If only they could reach it…
With his hands clenched on the reins, Joachim urged his stumbling mare down to the valley’s bottom. He splashed across an icy brook and risked a glance behind him.
Though spring beckoned, winter still ruled the heights. The peaks shone brilliantly in the setting sun. Snow reflected the light, while a billow of rime-frost flagged off the peaks’ razored tips. But here in the shadowed gorges, snowmelt had turned the forest floor into a muddy bog. The horses slogged up to their fetlocks and threatened to break a bone with every step. Ahead the wagon was mired just shy of its axles.
Joachim kicked his mare to join the soldiers at the wagon.
Another team of horses had been hitched to the front. Men pushed from behind. They must reach the trail coursing along the next ridgeline.
“Ey-ya!” yelled the wagon master, snapping a whip.
The lead horse threw its head back and then heaved against the yoke.
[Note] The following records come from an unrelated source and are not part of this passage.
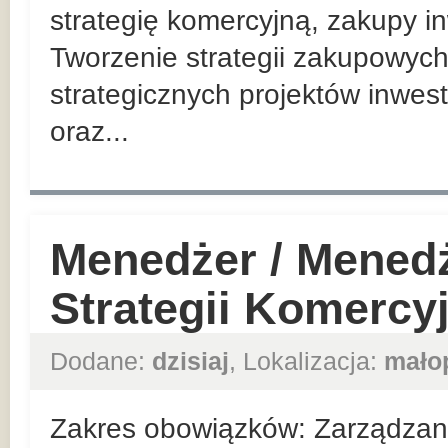
strategię komercyjną, zakupy in
Tworzenie strategii zakupowych
strategicznych projektów inwes
oraz...
Menedżer / Mened
Strategii Komercy
Dodane:
dzisiaj
, Lokalizacja:
mało
Zakres obowiązków: Zarządzan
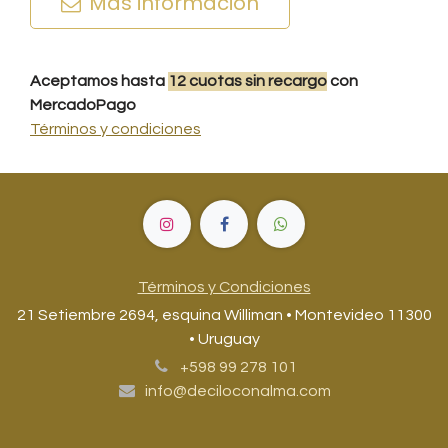
Más información
Aceptamos hasta
12
cuotas
sin recargo
con
MercadoPago
Términos y condiciones
Términos y Condiciones
21 Setiembre 2694, esquina Williman • Montevideo 11300
• Uruguay
+598 99 278 101
info@deciloconalma.com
Nothing happened. Chains strained, horses chuffed white into the cold air, and men swore most foully.
Slowly, too slowly, the wagon dragged free of the mud with the sucking sound of an open chest wound. But it was moving again at last. Each delay had cost blood. The dying wailed from the pass behind them.
The rear guard must hold a little longer.
The wagon continued, climbing again. The three large stone sarcophagi in the open wagon bed slid against the ropes that lashed them in place.
If any should break…
Friar Joachim reached the foundering wagon.
His fellow brother, Franz, moved his horse closer. “The trail ahead scouts clear.”
“The relics cannot be taken back to Rome. We must reach the German border.”
Franz nodded, understanding. The relics were no longer safe upon Italian soil, not with the true pope exiled to France and the false pope residing in Rome.